Which brings me to today. My two millennial sons are hanging on, one in Chicago, where he works for the now closed public schools, the other in New York, where he covers transit for the New York Post.  Many of his stories are heart wrenching, about MTA and other transportation workers suffering—and dying—on the front lines.  With his reporting he is performing a public service. But newspapers are also suffering, and many have already or will soon become casualties of the coronavirus pandemic.  Both sons are careful spenders, which makes me proud and less concerned. My Gen X son in Richmond, a computer techie who has worked from home for years, also learned fiscal prudence from his dad.

Somehow, hopefully, we will all get through this. But not without some indelible scars.

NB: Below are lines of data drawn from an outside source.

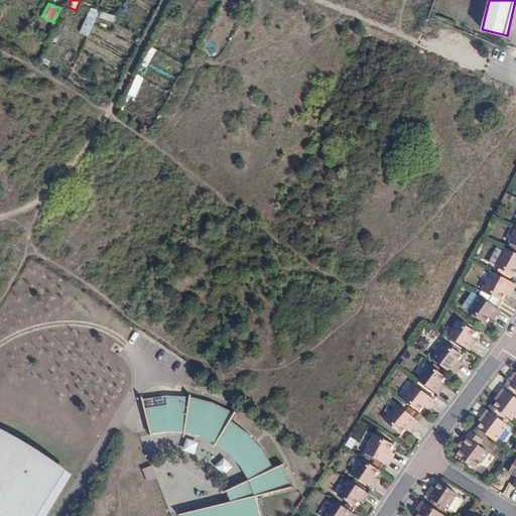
[(91,7),(80,32),(89,36),(100,10),(91,7)]
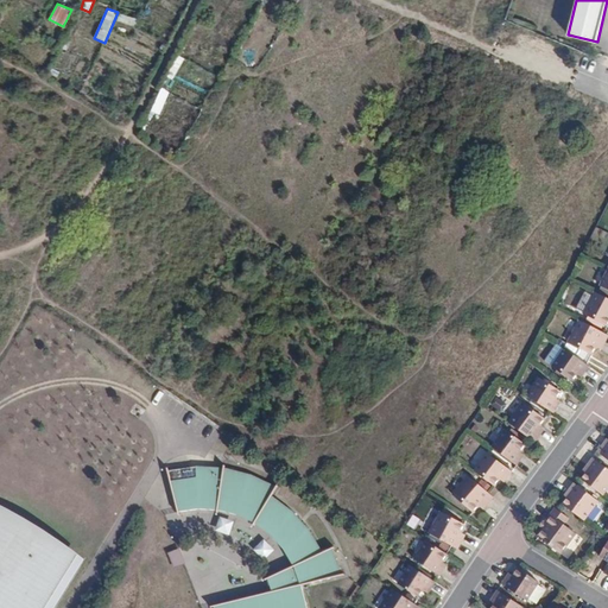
[(162,115),(169,90),(159,88),(152,112),(162,115)]
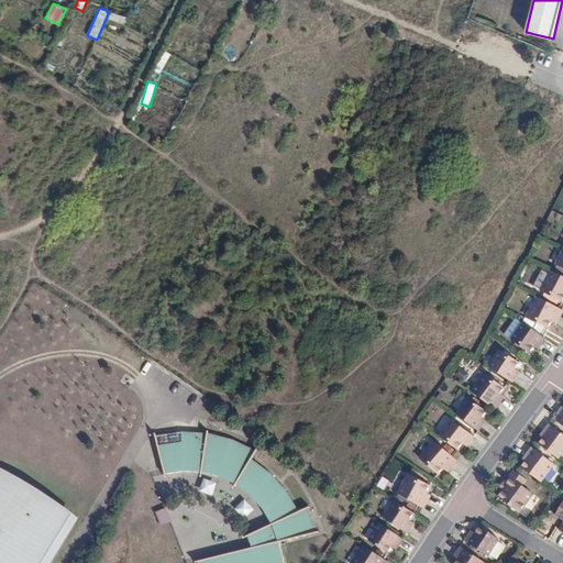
[(562,276),(553,271),(542,291),(560,301),(562,295),(562,276)]
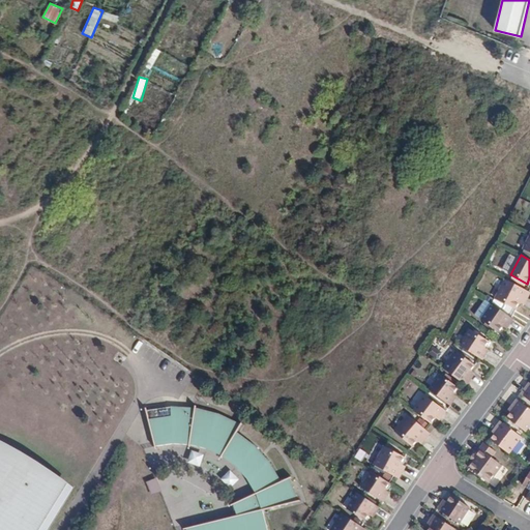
[(527,290),(507,278),(496,298),(513,307),(520,295),(524,297),(527,290)]
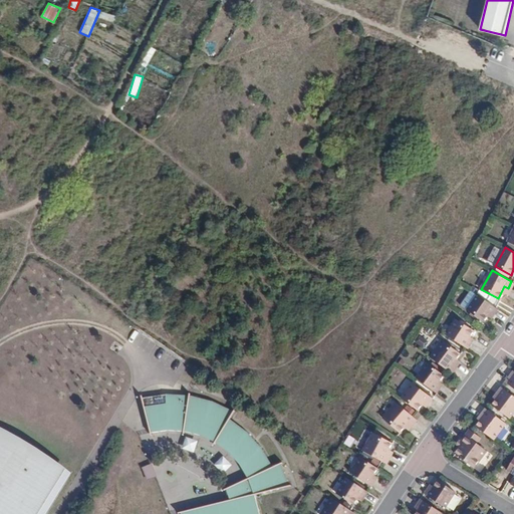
[(501,309),(478,294),(468,309),(483,319),(489,311),(496,315),(501,309)]
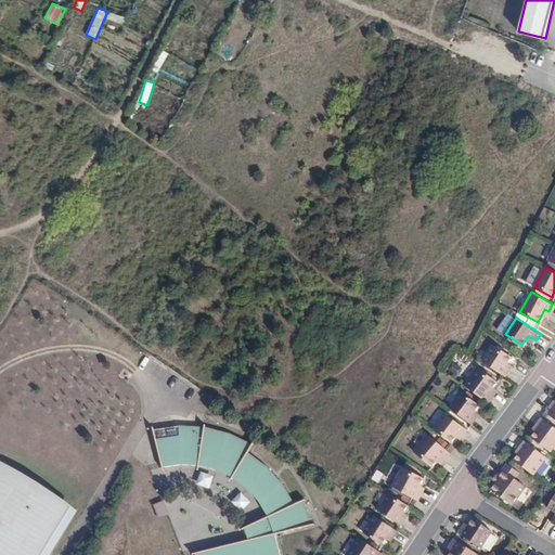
[(493,348),(482,362),(504,377),(510,371),(503,365),(507,358),(493,348)]
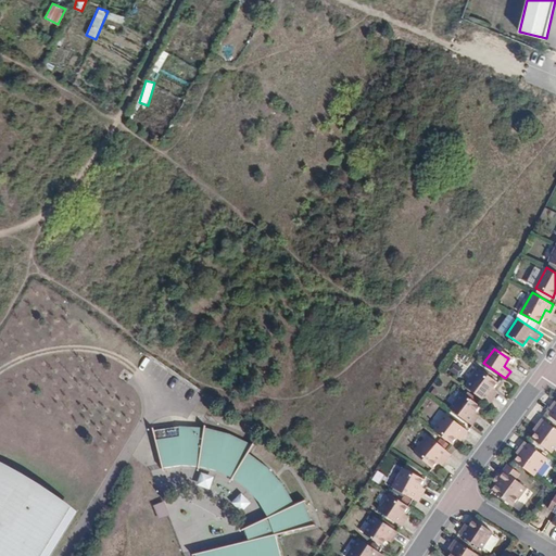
[(479,371),(467,387),(488,404),(493,396),(489,393),(495,384),(479,371)]
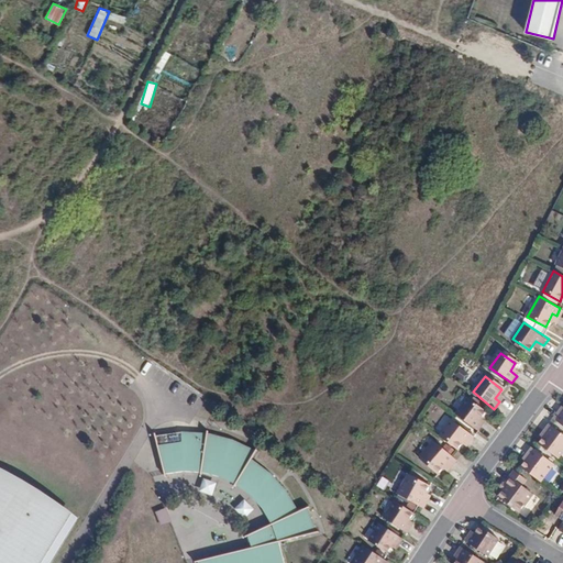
[(468,397),(455,414),(477,431),(484,422),(477,417),(483,409),(468,397)]
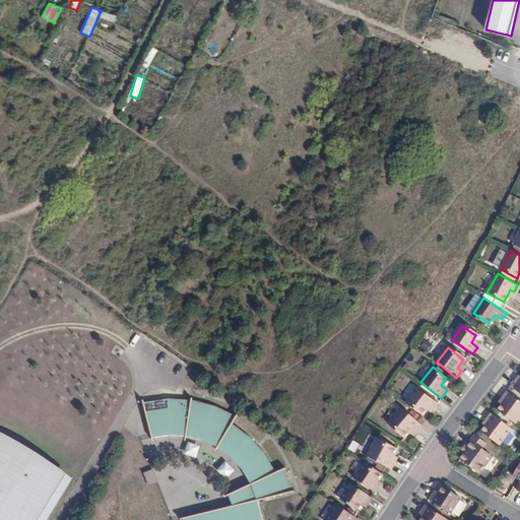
[(515,380),(511,386),(519,392),(519,382),(519,383),(515,380)]
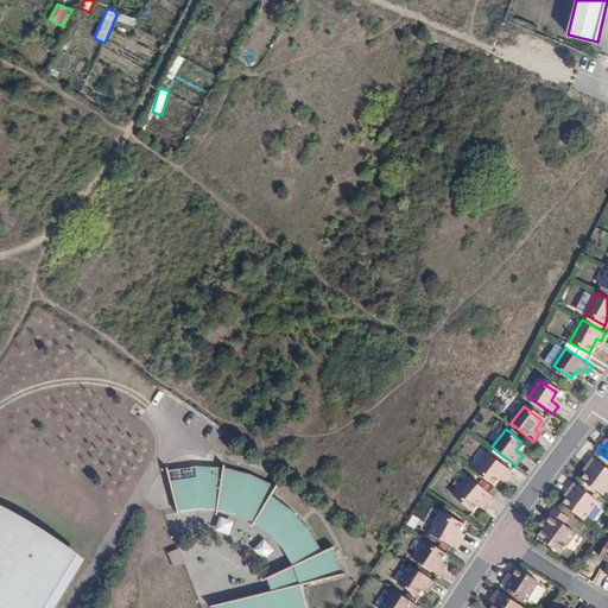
[(511,473),(487,455),(475,470),(495,486),(502,475),(507,479),(511,473)]
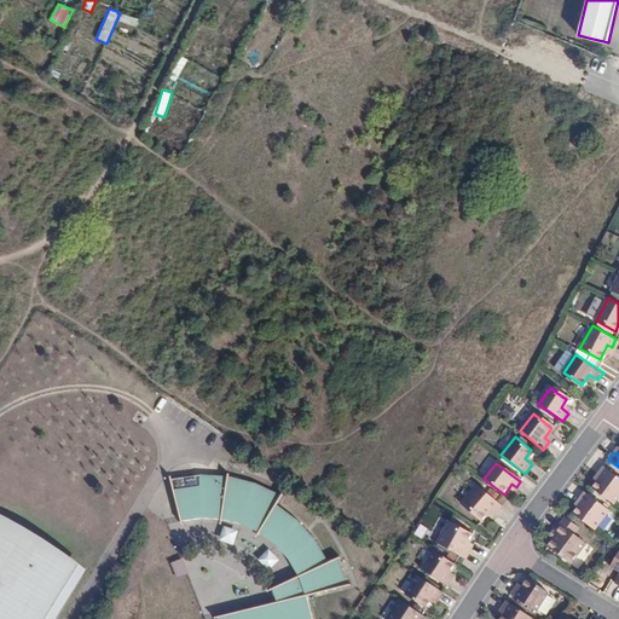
[(618,499),(618,476),(603,467),(599,474),(603,478),(595,487),(617,503),(618,499)]
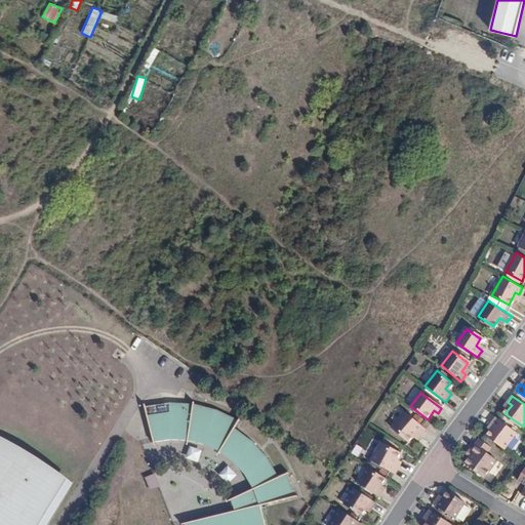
[(163,402),(145,405),(153,442),(184,439),(213,448),(238,465),(254,489),(233,499),(237,513),(185,524),(267,524),(263,507),(298,498),(290,473),(280,477),(275,467),(270,457),(263,449),(254,441),(245,434),(235,427),(240,419),(227,412),(214,407),(197,403),(182,402),(163,402)]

During the Great Depression, America found in FDR’s “Fireside Chats” a calming, reassuring voice.  Now, we watch another New York governor (as FDR was before he became president) who provides facts, empathy and straight-talk without self-aggrandizing spin that emanates from the president at his daily White House “briefings.” No one knows how long the lockdown will last, but surely its effects on all of us will be long lasting. How can they not be?

4 Comments

  1. Andrew mayer on April 14, 2020 at 11:50 am

    My mother was a graduate of Syracuse u with most of her family. In the Great Depression she and her cousin rented a small manhattan apt. Battled roaches and in between scarce jobs sold apples for five cents on the street corner. She finally went black upstate to family became a radio host there and in 1938 wrote dumbo the flying elephant which Disney bought and made into a movie. She met my father a journalist with the wall st journal in dc during the war at the war production bd and he then went overseas to get materials in Congo for the atom bomb, later going to wartime holland and v2 blitz London to build Europe up for postwar recovery. He married mom in 1944 at the Pierre hotel in nyc and they were married for 55/years but always counseled to have a savings account hand spare cash on hand for the next economic downturn. I have like you halwnays thought this way to survive and my wife the same and our millenihual actor musician son is following along and surviving current virus blues. Your blog was poignant in that parents who loved thru he Great Depression remember selling apples on the corner an,d bread lines, then we two ration cards. Be well an,d prosper. I am recovering from c19 in quarantine and my wife is working remotely here in Staten Island. Son is based in Harlem with girlfriend and two dogs, Andy mayer

  2. Brooke Stoddard on April 14, 2020 at 2:59 pm

    A nice reflection, Gene. Our parents’ generation is sometimes called The Greatest Generation. I won’t quibble: They ground through the Depression, won the war and forged the peace. But I think a more appropriate term would be The Unlucky Generation. My father and mother enjoyed comfortable childhoods in the ’20s, then were slammed by the Depression and suffered the depredations and dangers of the war; unlucky indeed. Afterward there was scant housing, women were suppressed and for the next 15 years while they were raising children they not only had to look back to the horrific depravities of humanity but also worry over the chances of a nuclear war.

  3. Sheryl Stolberg on May 10, 2020 at 4:42 am

    Thanks for writing this, Gene. Very sobering, but it articulations my own fears for my kids.
    Stay safe. Be well.

    • Gene Meyer on May 10, 2020 at 12:55 pm

      Thank you for your note. Same to you.